Time-Average Velocity and Turbulence Measurement Using Wireless Bend Sensors in an Open Channel with a Rough Bed

Abstract

This paper is motivated by the need to develop low cost, wireless velocity sensors for hydraulic research and application in streams. A velocity bend sensor (VBS) is a flexible plastic polyimide substrate sheet with an electronic resistor connected to a voltage divider. Drag of a moving fluid bends the sensor, changes the electronic resistance, and produces a voltage drop that can be related to the time-averaged freestream velocity of the fluid. VBSs were tested in a recirculating hydraulic flume with a gravel bed. The VBSs show transition from rigid to elastic bending with increasing freestream velocity, which can be described using dimensionless fluid and beam-bending properties. The relationship between stream velocity and voltage drop across the circuit is nonlinear. A semitheoretical approach to estimate time-averaged streamwise velocity from the voltage drop based on fluid drag, elastic member bending, and circuit principles is applied and shows good agreement with experimentally derived calibration curves.
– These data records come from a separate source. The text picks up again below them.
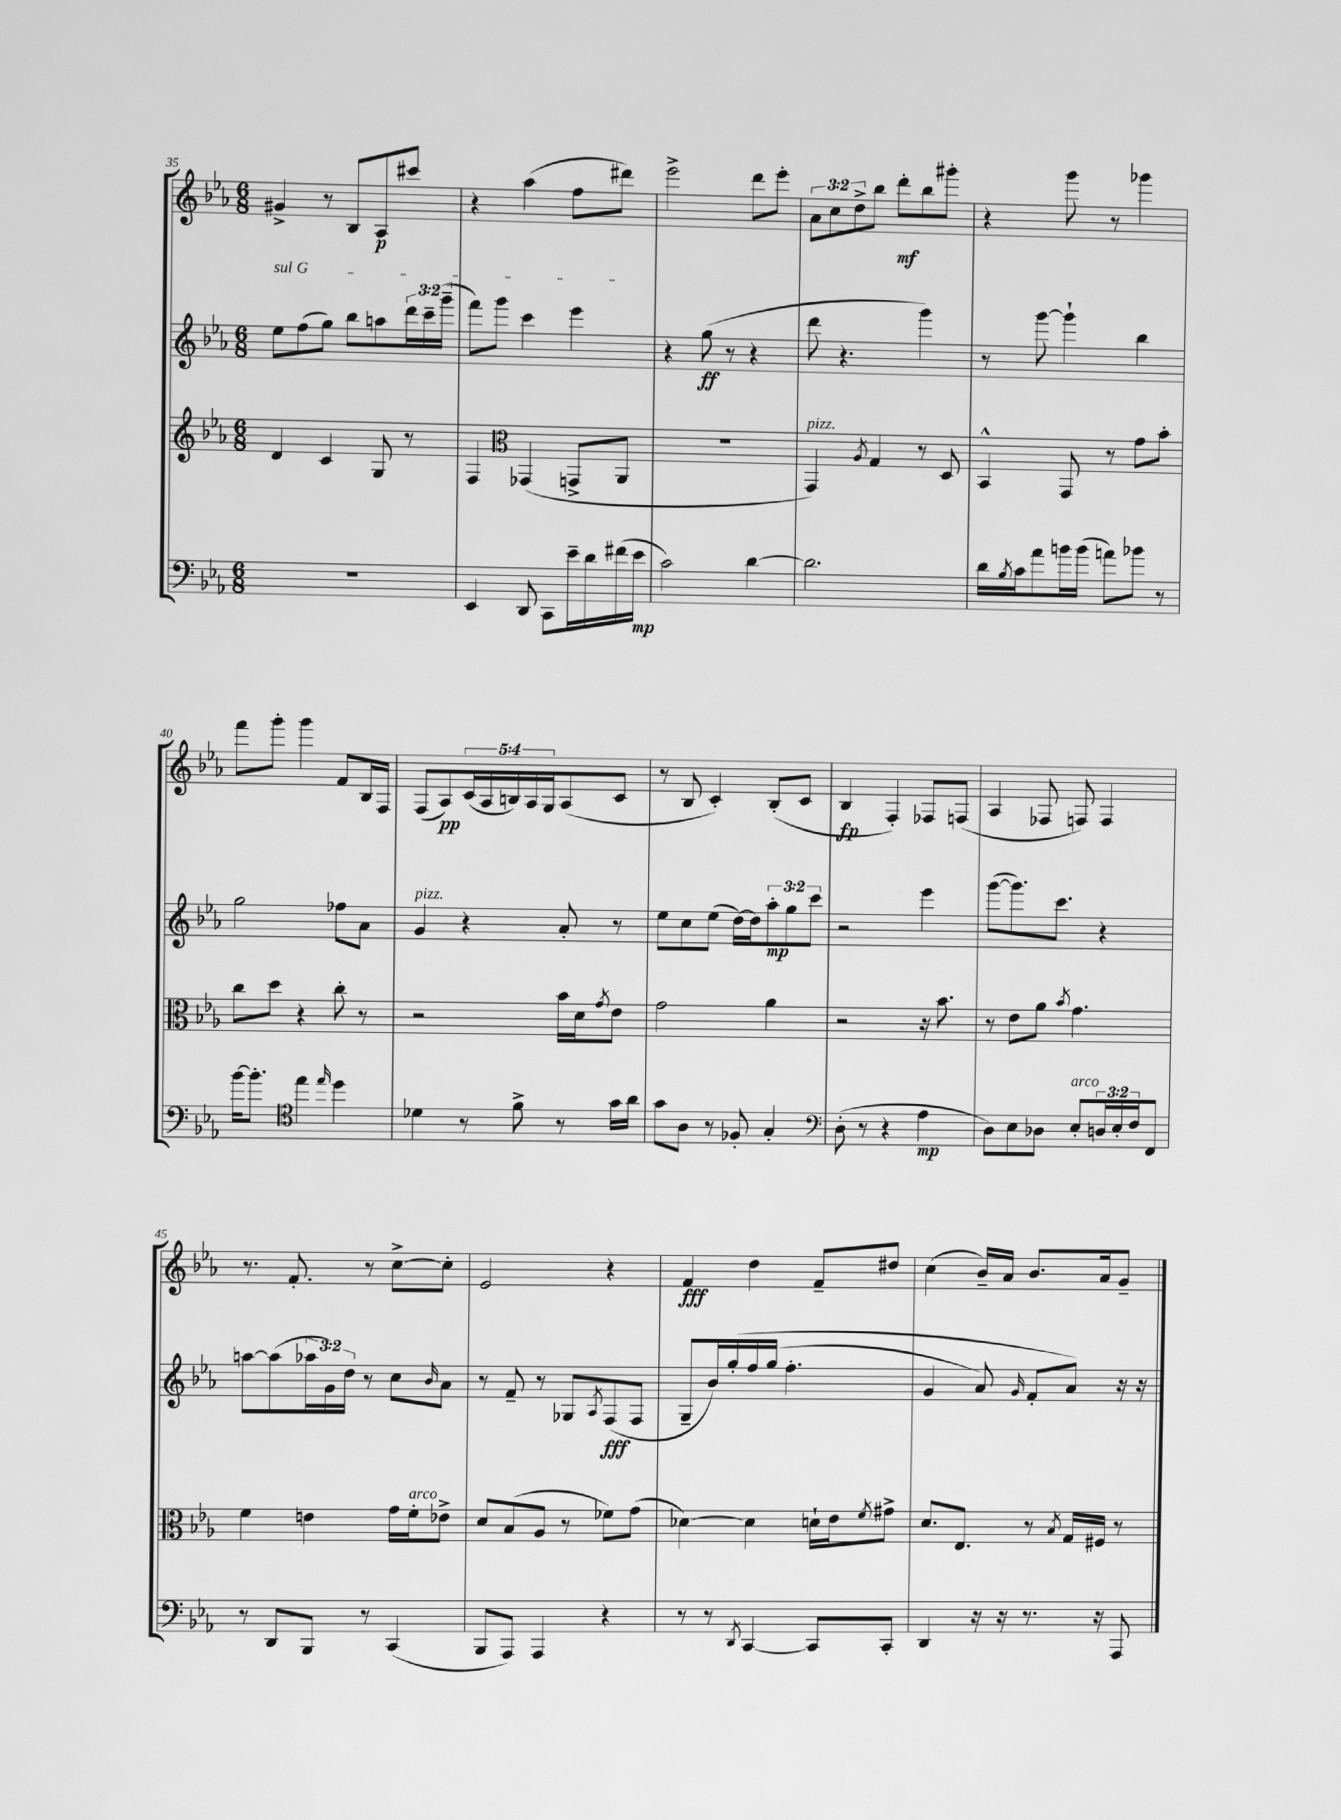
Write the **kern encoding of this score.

**kern	**kern	**kern	**kern
*staff4	*staff3	*staff2	*staff1
*clefF4	*clefG2	*clefG2	*clefG2
*k[b-e-a-]	*k[b-e-a-]	*k[b-e-a-]	*k[b-e-a-]
*M6/8	*M6/8	*M6/8	*M6/8
2.r	4d	8ee-	4g#^
.	.	(8ff	.
.	4c	8gg)	8r
.	.	8bb-	8B-
.	8G	8aa	8A-
.	8r	24ddd	8ccc#
.	.	24ccc~	.
.	.	(24ggg~	.
=	=	=	=
4EE-	4F	8fff)	4r
.	.	8ggg	.
*	*clefC3	*	*
8DD	(4GG-	4ccc	(4aa-
8CC	.	.	.
16e-~	8GG^	4eee-	8ff
16d	.	.	.
(16f#	8AA-	.	8ddd#)
16e-	.	.	.
=	=	=	=
2c)	2.r	4r	2eee-^
.	.	(8gg	.
.	.	8r	.
[4d	.	4r	8ddd
.	.	.	8eee-'
=	=	=	=
2.d]	4GG)	8ddd	12a-
.	.	.	12cc
.	.	4.r	.
.	.	.	12dd^
.	8qA-	.	.
.	4G	.	8bb-
.	.	.	8ddd'
.	8r	4ggg)	8bb-
.	8D	.	8ggg#'
=	=	=	=
16d	4BB-^^	8r	4r
8qB-	.	.	.
16c	.	.	.
8a-	.	[8ggg	.
16b	8GG	4ggg`]	8ggg
(16b	.	.	.
8a)	8r	.	8r
8b-	8g	4bb-	4ggg-
8r	8b-'	.	.
=	=	=	=
[16b-	8cc	2gg	8fff
8.b-']	.	.	.
.	8dd	.	8ggg'
*clefC4	*	*	*
4ee-	4r	.	4ggg
16qqee-	.	.	.
4dd	8cc'	8ff-	8f
.	8r	8a-	16B-
.	.	.	16F
=	=	=	=
4d-	2r	4g	(8F
.	.	.	8A-)
8r	.	4r	(20c
.	.	.	20A-
.	.	.	20B)
8f^	.	.	.
.	.	.	20A-
.	.	.	20G
8r	16b-	8a-'	(8A-
.	16d	.	.
.	8qg	.	.
16g	8e-	8r	8c
16a-	.	.	.
=	=	=	=
8g	2g	8ee-	8r
8A-	.	8cc	8B-
8r	.	(8ee-	4c')
8F-'	.	[16dd)	.
.	.	16dd]	.
4G'	4a-	12aa-'	(8B-'
.	.	12gg	.
.	.	.	8c
.	.	12ccc	.
=	=	=	=
*clefF4	*	*	*
(8D'	2r	2r	4B-
8r	.	.	.
4r	.	.	4F')
4A-	16r	4eee-	8F-
.	8.b-	.	.
.	.	.	(8F
=	=	=	=
8D)	8r	([8ggg	4A-
8E-	8e-	8.ggg])	.
8D-	8a-	.	8F-
.	.	8.ccc	.
.	8qb-	.	.
8E-'	4.g	.	8F)
24D	.	4r	4F
24E-'	.	.	.
24F	.	.	.
8FF	.	.	.
=	=	=	=
8r	4f	[8aa	8.r
8DD	.	(8aa]	.
.	.	.	8.f'
8BBB-	4e	24aa-	.
.	.	24g)	.
.	.	24dd	.
8r	.	8r	8r
(4CC	16g	8cc	[8cc^
.	16f'	.	.
.	.	16qqb-	.
.	8e-^	8a-	8cc']
=	=	=	=
8BBB-	8d	8r	2e-
8AAA-)	(8B-	8f~	.
4AAA-	8A-	8r	.
.	8r	8G-	.
.	.	8qA-	.
4r	8f-)	(8F	4r
.	(8g	8F	.
=	=	=	=
8r	[4d-)	8G~	4f
8r	.	16b-)	.
.	.	&(16gg'	.
8qDD	.	.	.
[4CC	4d-]	16ff	4dd
.	.	(16gg	.
.	.	4.ff'	.
8CC]	16d`	.	8f~
.	16e-	.	.
.	8qf	.	.
8CC'	8g#^	.	8dd#
=	=	=	=
4DD	8.d	4g	(4cc
.	8.E-	.	.
16r	.	8a-)	16b-~)
16r	.	.	16a-
.	.	16qqg	.
8.r	8r	8f'	8.b-
.	8qB-	.	.
.	16G	8a-&)	.
16r	16F#	.	16a-
8AAA-	8r	16r	8g~
.	.	16r	.
==	==	==	==
*-	*-	*-	*-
The triple decomposition theorem and spectral analysis are performed on VBS and acoustic Doppler velocimeter (ADV) time series. Results show that the VBS captures low-frequency characteristics of macroturblence present within the turbulent open channel flow but is unable to measure smaller-scale characteristics of eddy shedding for these hydraulic conditions. Turbulent intensity calculated using VBS data is 12% of that from the ADV attributed to the lack of detection of shedding-sized eddies. But, the linear fit between turbulent intensity from the VBS and ADV suggests that the VBS can be used as a proxy for more detailed turbulent measurements when applied in streams.